Boerne introduced the "congruence and proportionality" test for deciding whether Congress had exceeded its Section 5 powers to enforce the Fourteenth Amendment. In Florida Prepaid Postsecondary Ed. Expense Bd. v. College Savings Bank (1999) the Supreme Court explained the connection between the "congruence and proportionality" test and the power of Congress to enforce the Fourteenth Amendment in the following way:
In holding that RFRA could not be justified as "appropriate" enforcement legislation under § 5, the Court emphasized that Congress' enforcement power is "remedial" in nature. Id., at 519. We recognized that "[l]egislation which deters or remedies constitutional violations can fall within the sweep of Congress' enforcement power even if in the process it prohibits conduct which is not itself unconstitutional and intrudes into 'legislative spheres of autonomy previously reserved to the States.'" Id., at 518 (citation omitted). We also noted, however, that" '[a]s broad as the congressional enforcement power is, it is not unlimited,'" ibid., and held that "Congress does not enforce a constitutional right by changing what the right is. It has been given the power 'to enforce,' not the power to determine what constitutes a constitutional violation," id., at 519. Canvassing the history of the Fourteenth Amendment and case law examining the propriety of Congress' various voting rights measures, the Court explained:
"While the line between measures that remedy or prevent unconstitutional actions and measures that make a substantive change in the governing law is not easy to discern, and Congress must have wide latitude in determining where it lies, the distinction exists and must be observed. There must be a congruence and proportionality between the injury to be prevented or remedied and the means adopted to that end. Lacking such a connection, legislation may become substantive in operation and effect." Id., at 519-520.
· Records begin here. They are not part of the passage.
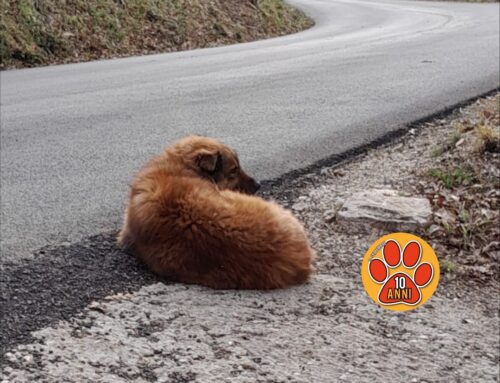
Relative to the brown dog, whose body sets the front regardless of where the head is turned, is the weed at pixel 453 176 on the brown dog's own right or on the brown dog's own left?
on the brown dog's own right

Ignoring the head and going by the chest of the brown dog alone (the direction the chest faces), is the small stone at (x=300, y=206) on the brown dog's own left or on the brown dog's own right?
on the brown dog's own right

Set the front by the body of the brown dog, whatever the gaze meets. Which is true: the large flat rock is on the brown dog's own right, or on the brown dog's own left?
on the brown dog's own right

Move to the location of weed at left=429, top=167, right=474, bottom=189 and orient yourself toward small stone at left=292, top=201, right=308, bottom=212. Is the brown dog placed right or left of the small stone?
left
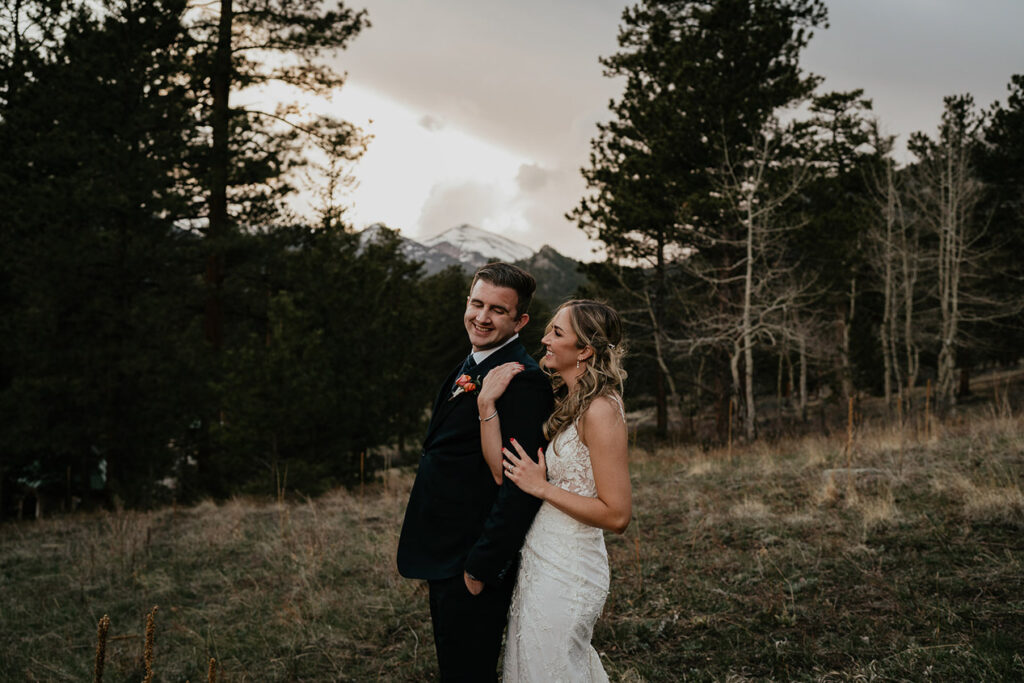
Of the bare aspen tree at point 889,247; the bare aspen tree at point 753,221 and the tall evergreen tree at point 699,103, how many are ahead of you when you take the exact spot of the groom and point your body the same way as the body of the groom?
0

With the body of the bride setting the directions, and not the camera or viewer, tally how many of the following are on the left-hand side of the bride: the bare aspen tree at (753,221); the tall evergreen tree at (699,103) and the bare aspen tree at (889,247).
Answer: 0

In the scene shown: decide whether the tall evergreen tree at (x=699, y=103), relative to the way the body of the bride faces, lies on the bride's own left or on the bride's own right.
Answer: on the bride's own right

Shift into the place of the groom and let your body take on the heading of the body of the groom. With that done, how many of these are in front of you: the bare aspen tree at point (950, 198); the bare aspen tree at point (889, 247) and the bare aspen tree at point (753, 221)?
0

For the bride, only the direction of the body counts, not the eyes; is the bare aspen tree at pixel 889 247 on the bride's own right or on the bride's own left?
on the bride's own right

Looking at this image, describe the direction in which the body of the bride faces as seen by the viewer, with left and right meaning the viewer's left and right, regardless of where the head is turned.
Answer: facing to the left of the viewer

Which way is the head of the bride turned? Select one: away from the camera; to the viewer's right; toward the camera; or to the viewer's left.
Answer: to the viewer's left

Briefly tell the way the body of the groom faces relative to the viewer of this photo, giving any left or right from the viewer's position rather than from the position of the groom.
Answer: facing the viewer and to the left of the viewer

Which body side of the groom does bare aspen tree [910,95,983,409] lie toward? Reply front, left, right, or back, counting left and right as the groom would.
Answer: back

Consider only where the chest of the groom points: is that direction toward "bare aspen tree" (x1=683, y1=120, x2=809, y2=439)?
no

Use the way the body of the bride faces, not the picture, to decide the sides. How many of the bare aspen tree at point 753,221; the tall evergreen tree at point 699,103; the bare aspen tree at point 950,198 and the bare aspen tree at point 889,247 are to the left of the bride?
0
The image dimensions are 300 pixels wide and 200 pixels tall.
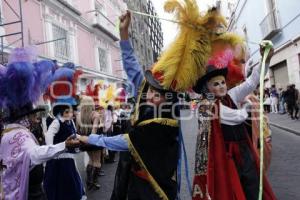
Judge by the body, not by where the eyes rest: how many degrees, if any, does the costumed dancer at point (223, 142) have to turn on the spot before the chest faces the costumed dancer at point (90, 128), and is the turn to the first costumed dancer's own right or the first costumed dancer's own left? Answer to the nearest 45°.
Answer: approximately 180°

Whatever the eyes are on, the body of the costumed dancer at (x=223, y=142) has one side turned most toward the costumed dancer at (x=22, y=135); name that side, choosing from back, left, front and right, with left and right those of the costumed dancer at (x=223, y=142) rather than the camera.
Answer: right

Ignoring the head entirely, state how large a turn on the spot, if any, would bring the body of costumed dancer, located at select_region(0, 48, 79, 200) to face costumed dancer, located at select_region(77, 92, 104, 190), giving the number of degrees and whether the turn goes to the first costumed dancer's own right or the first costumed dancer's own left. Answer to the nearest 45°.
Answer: approximately 45° to the first costumed dancer's own left

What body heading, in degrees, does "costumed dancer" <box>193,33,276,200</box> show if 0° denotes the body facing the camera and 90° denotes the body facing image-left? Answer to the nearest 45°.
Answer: approximately 315°

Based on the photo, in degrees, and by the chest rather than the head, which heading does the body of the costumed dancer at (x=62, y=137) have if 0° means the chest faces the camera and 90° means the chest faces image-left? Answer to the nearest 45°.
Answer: approximately 315°

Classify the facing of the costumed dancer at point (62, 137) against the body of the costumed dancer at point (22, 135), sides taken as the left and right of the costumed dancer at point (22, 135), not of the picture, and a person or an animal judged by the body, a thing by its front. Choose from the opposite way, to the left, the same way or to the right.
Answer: to the right

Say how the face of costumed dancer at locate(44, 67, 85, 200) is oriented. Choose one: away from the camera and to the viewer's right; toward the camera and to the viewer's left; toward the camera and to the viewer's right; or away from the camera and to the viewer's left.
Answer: toward the camera and to the viewer's right

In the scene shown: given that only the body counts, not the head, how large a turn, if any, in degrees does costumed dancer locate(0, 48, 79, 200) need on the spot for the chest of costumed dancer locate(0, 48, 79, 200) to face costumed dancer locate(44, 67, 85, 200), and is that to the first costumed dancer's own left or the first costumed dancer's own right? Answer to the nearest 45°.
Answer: approximately 45° to the first costumed dancer's own left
We thus held that for Congress to invoke § 5, it must identify conduct transgressing the Fourteenth Amendment's substantive provisions, and must tailor its legislative scheme to remedying or preventing such conduct.[11]
This case has been used to claim that the federal RFRA is unconstitutional.[12] A more precise and accurate phrasing of this claim is that Boerne held the RFRA could not be constitutionally applied to state and local governments. At the federal level, the RFRA remains operative. The constitutionality of one aspect of RFRA as applied to the federal government was confirmed on February 21, 2006, as the Supreme Court ruled against the government in Gonzales v. O Centro Espirita Beneficente Uniao do Vegetal, 546 U.S. 418 (2006), which involved the use of an otherwise illegal substance in a religious ceremony, stating that the federal government must show a compelling state interest in restricting religious conduct.
The Supreme Court's decision in City of Boerne made a significant impact on the states' abilities to enforce laws, including those pertaining to historic preservation. Under RFRA, an otherwise neutral state law—such as zoning, or historic preservation ordinances—needed to be scrutinized if its enforcement involved a religious group or individual. Therefore, by declaring extension of RFRA to apply against state laws unconstitutional, the ability of the states to establish and maintain historic preservation ordinances was made easier.[13] However, in 2000, Congress enacted the Religious Land Use and Institutionalized Persons Act, in which it used the Spending Clause to require, for localities that receive federal funding, land use laws to accommodate religious freedom, essentially, as if RFRA had been ruled applicable to state law.